Allan Timms, the newest member of the Council, was the first to broach the subject, wondering if the City should push the developer to include more places for people to live.
“We have a lot of homes to be built,” he said, referring to the 1,220 units—plus a buffer beyond that—Scotts Valley is required by the State to plan for over the next several years. “It’s an important question to be asked.”
Even the mayor, generally more of a traditionalist, wasn’t about to reject this concern outright.
“I think on balance, it’s such an interesting question,” he said. “Thirty years ago, no one would be talking about higher density—in any shape or form.”
But Johnson also knew that what was before them was exactly the sort of low-density development a lot of constituents would prefer to see.
“Chances are these are going to be very attractive homes that will probably benefit the neighborhood,” he said.
But he did try to push the developer to offer more to neighbors for improvements.
“We have a lot of people here, but only a few spoke,” he said, suggesting this is proof the community is largely happy with the proposal, and are simply seeking some street resurfacing and other minor repairs.
The developer declined to put in any more money, but agreed to work with the neighbors to help them negotiate a lower price for road renovations.
Site analyses found “potentially significant impacts to biological resources,” such as the Scotts Valley spineflower, roosting bats, dusky-footed woodrats and Scotts Valley polygonum, though staff said the developer had agreed to a mitigation plan for multiple species.
“The federally endangered Scotts Valley spineflower (Chorizanthe robusta var. hartwegii) occurs on the project site where it was first observed by members of the Service and local biologists in 2018,” California Department of Fish and Wildlife Field Supervisor Stephen P. Henry wrote to Scotts Valley Aug. 16. “While the Sandraya population is small in number and areal extent, its loss may nonetheless represent a significant impact to the survival and recovery of species as a whole due to its limited distribution and numbers, specialized habitat, and vulnerability to threats.”

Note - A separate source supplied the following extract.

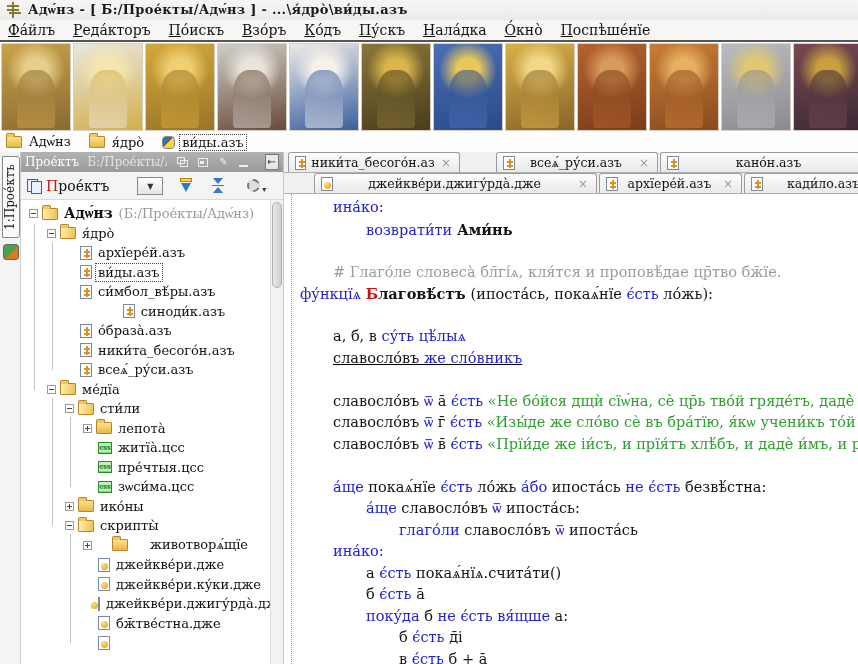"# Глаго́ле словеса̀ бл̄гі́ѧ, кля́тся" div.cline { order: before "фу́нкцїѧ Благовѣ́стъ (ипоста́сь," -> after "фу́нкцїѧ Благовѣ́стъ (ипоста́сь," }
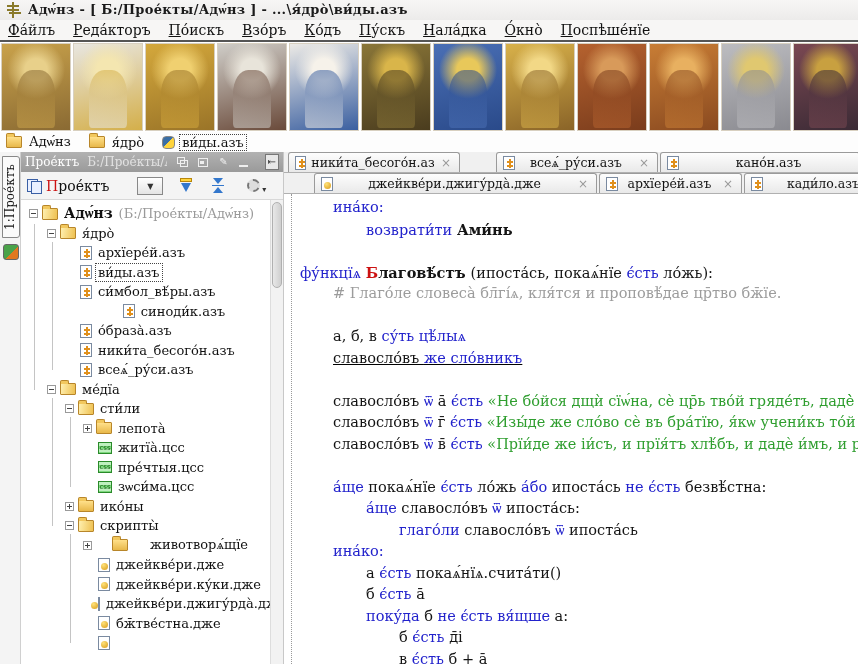"сти́ли" div.tree-row { margin-top: none -> 18px }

Henry suggested the Salvation Army Redwood Glen Camp, Scotts Valley High School Preserve or the Glenwood Open Space Preserve could be good options for off-site plantings of the spineflower and polygonum.

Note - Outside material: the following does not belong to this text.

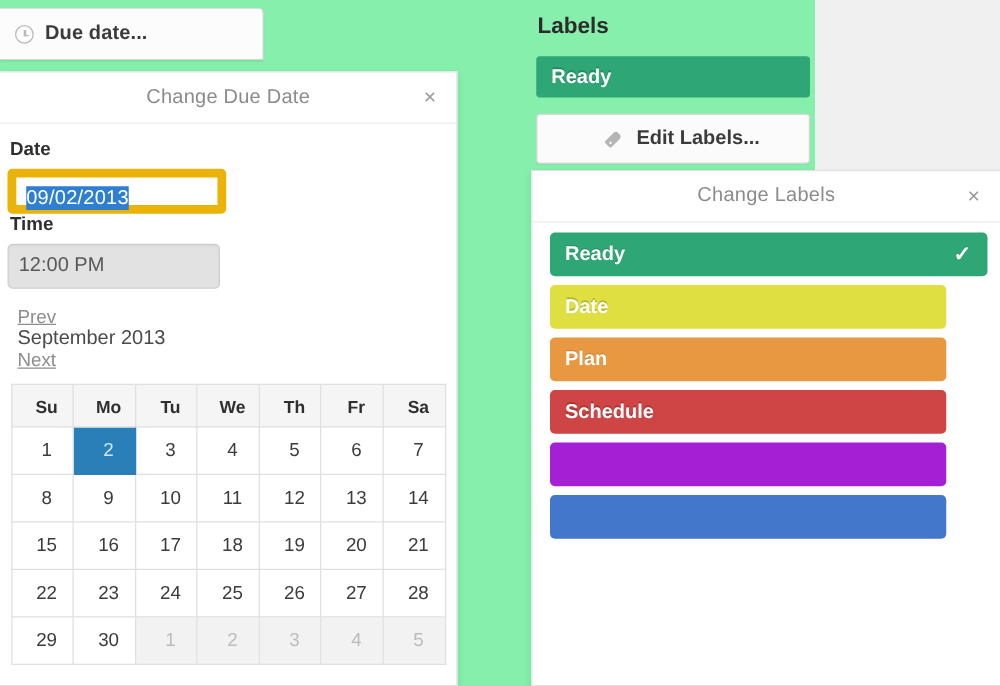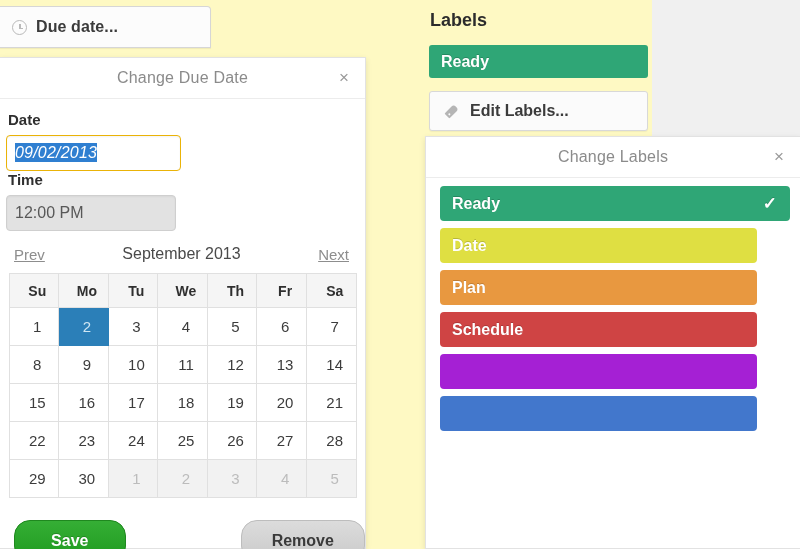"Due date..." #root { background: #fef9c3 -> #86efac }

Not everyone was thrilled about the development.
“As far as there being more houses, I would say, ‘No, no, no, please no,’” Daryl von Haunalter said during public comment.
However, most citizens expressing dissatisfaction with elements of the project also seemed aware they might hate what could come along next more if this one was rejected.
The fact that the new SB9 law will likely allow the lots to be split into multiple parcels in the future was enough to convince Timms that some housing was better than none at this point—and to not require a more ambitious proposal from the developer when it comes to unit count.
Granite Ridge Properties Managing Director Melissa Leet said the company sought to maintain good relations with their new neighbors throughout the approval process.
“We feel quite proud that we’ve been able to come into the community and find a solution that by-and-large satisfies as many people as possible,” she said.
“At least they didn’t do more than nine,” said von Haunalter, upon exiting Council Chambers.